Ye Olde Oscillatore Drifte question...
The Buchla 258B, with the 2N3802 dual transistor in a single package and the uA726 heated transistor pair (again in the same package/substrate) provide a very decent amount of pitch stability without going into the land of totally uninteresting. I wanted to see what component variation would cause/effect.
This especially centers around the removal of any dual transistors in a single package. Using modern transistors, matching isn't terribly hard for the 1% and better range, but not having them in a single package/substrate provides for less overall accuracy. Having them physically contacting each other with heat grease can improve things but in some designs such as the Moog 901a/b, these transistors are not placed close enough to each other to allow for physical contact.
Individual transistors with no physical contact per pair seems very important.
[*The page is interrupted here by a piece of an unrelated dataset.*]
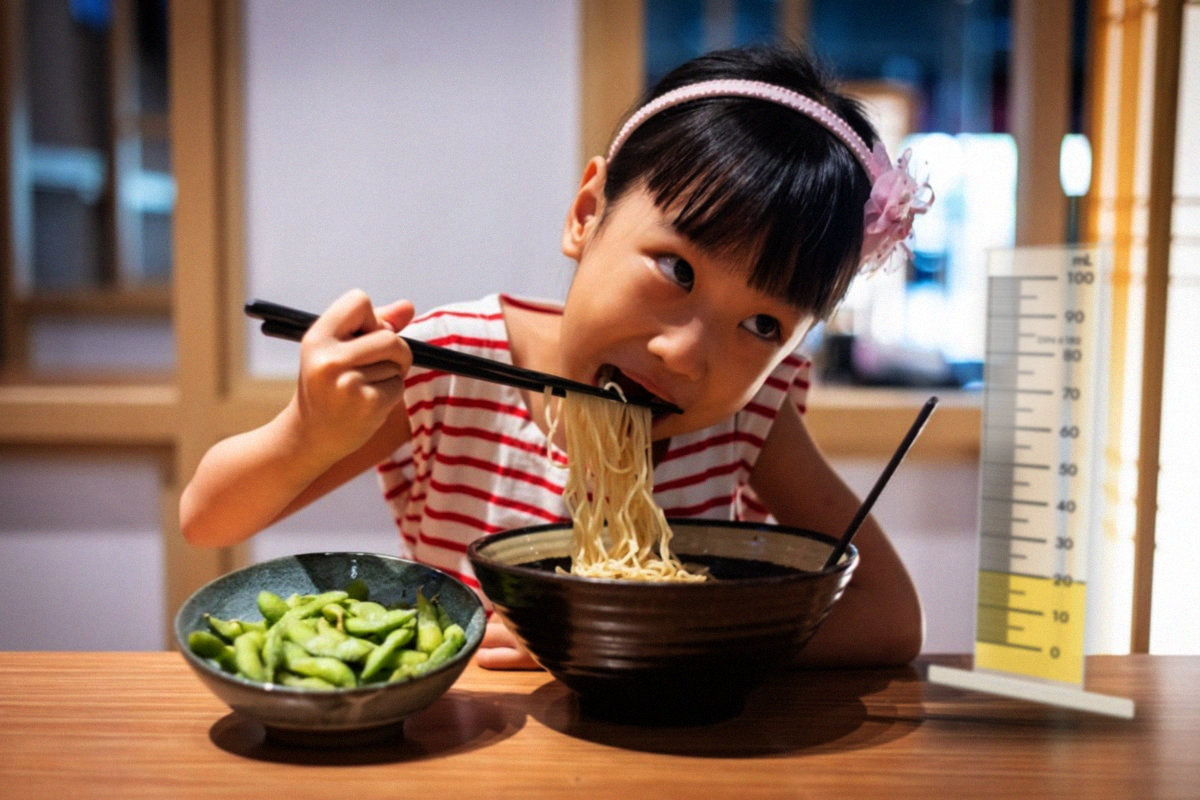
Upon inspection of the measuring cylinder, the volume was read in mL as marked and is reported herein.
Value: 20 mL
-The 726 and 3802 I have replaced with selected BC550C and 560C and of course, find myself in maximum driftland. Adding a TEMPCO noticeably reduces this but does not eliminate it. Might be nice to have a single module set up this way. Didn't even bother to heat grease them together to see if slightly less drift could occur.
-Tried a TEMPCO plus uA726 plus 2N3802 and it powers up and STAYS there. "No, too much!" -The Who, "Magic Bus", "Live at Leeds"
-I note that the J3RK/Verbos 258 design using the THAT340 is stable enough without a TEMPCO. I hope to have a future iteration of the 258B design using a THAT340 to replace both the uA726 and 2N3802. I would have pads and components added so that you can use the vintage parts instead, if desired.
The J3RK design uses the second half of the 340 IIRC to replace the 2N3565s. A tech tells me that the THAT has a quarter or so of what is needed to correctly operate in place of a 3565 pair...could be interesting to compare how 3565 and THAT versions sound/look on a DAW.
-There is indeed a certain solid "feel" to the uA726; it grabs the pitch nicely but not absolutely.